‘Sweet Home’ for fish: Brand new transfer facility reduces human contact with salmon, steelhead

Sean C. Morgan

Winter steelhead are getting less personal touch as they negotiate their way past Foster Dam these days.

Once upon a time, fish headed upstream past Foster Dam swam into a basket. Oregon Department of Fish and Wildlife officials would jump into the basket and sort the fish by hand, wild fish into a truck headed upstream or hatchery fish downstream for fishermen.

A $14 million facility went online April 1, allowing fish to move through a series gates and corrals in water-to-water connections and are sorted into holding tanks for transport up or downstream.

The project includes two or three more months of work finishing curbs, grading and landscaping, said Brett Jennings of the Natt McDougall Co., the contractor for the project.

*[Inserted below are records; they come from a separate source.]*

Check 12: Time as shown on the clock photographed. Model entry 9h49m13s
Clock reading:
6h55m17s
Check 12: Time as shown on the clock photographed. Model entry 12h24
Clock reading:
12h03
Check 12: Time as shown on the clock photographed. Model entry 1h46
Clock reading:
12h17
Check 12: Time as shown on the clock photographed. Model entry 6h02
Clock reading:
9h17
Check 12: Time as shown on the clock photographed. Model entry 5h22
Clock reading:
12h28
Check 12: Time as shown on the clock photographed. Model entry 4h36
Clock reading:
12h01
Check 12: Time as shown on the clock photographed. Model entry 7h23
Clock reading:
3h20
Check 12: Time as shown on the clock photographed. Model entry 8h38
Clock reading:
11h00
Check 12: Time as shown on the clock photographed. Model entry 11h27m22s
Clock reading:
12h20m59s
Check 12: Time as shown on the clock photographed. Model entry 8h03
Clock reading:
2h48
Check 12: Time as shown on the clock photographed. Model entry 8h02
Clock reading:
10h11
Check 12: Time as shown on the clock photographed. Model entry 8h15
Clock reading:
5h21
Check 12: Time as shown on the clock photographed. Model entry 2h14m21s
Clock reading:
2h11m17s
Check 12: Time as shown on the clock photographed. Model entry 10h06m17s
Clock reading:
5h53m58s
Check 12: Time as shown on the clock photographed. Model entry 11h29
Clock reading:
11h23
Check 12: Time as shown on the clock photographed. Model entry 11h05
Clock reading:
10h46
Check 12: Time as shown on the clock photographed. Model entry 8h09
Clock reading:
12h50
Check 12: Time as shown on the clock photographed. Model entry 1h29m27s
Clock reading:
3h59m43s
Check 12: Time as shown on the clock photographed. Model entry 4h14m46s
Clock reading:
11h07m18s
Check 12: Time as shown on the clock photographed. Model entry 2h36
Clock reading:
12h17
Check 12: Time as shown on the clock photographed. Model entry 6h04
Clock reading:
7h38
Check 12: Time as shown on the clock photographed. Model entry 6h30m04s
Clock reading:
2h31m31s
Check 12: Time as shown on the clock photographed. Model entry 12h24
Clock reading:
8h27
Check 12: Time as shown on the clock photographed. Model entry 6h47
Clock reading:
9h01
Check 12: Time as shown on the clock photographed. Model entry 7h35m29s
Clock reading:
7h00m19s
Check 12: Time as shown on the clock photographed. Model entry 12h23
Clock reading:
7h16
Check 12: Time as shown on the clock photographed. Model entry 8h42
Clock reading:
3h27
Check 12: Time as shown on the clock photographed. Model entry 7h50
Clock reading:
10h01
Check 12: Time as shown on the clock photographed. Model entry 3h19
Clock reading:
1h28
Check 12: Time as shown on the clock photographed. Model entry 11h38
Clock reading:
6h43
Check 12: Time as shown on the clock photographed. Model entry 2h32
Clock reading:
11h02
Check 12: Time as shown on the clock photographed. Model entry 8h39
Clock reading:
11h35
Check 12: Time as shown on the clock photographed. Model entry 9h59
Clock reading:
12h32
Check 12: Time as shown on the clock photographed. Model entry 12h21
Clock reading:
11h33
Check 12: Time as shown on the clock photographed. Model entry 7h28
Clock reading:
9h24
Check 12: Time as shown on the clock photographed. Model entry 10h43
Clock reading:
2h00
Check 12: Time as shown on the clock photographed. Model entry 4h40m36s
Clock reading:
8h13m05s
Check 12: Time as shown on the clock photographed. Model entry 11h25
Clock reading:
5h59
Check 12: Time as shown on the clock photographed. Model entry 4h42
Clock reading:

“The first day we tried it, there were 19 fish, and all of it was the winter steelhead,” said David Griffith, fish biologist with the U.S. Army Corps of Engineers.

Some 25 to 30 fish had collected in the facility’s pre-sorting pool Monday after climbing part of the old fish ladder and then the new ladder across the face of the powerhouse and then west to the new facility at Wiley Creek Park.

From there, they drop through a chute to an anesthetic pool where researchers are tagging them and collecting DNA and scale samples. The winter steelhead are loaded and taken to River Bend County Park, where they are emptied into the South Santiam River, and the summer steelhead, which are just beginning to return, are taken downstream to Waterloo County Park. The facility will also capture fish for the South Santiam Hatchery.

Right now, for every fish taken upstream, about one is returning downstream, Griffith said, and the return is even higher with Chinook salmon, the other listed fish species in the river. Officials are hoping to push those numbers higher.

To that end, early on, they’re studying each fish migrating upstream, and eventually the Corps will know details about each migrating steelhead, most of which are about 3 years old with about two years in the ocean.

“The adults coming back up, we’ll know exactly who their parents are,” said Corps Spokesman Scott Clemans, and it will “help us understand what kind of natural wild production we’re getting with these fish we put above the dam. As research gives us a better understanding what these fish need and how they behave, the number of fish we’ll need to work up will be less.”

The new facility adds flexibility and reduces delays getting the fish upstream, said Brett Boyd, manager at the South Santiam Fish Hatchery.

Approximately 350 adult winter steelhead and 4,500 Chinook reach Foster Dam annually, Griffith said.

Upstream isn’t the only concern with Foster Dam. In May, the Corps will install a device in a spillway to detect adult steelhead migrating back out to the ocean as well as juveniles as part of an attempt to figure out the best way to manage downstream passage.

The Corps has conducted a series of tests to determine which route fish are taking downstream, over the spillway or through the powerhouse turbines, and how well they survive passage over or through the dam.

“We’re really pleased,” Griffith said. “Very few bugs we had to work out.”

The Foster facility is already ahead of the similar Minto project on the North Santiam, which went online last year, he said.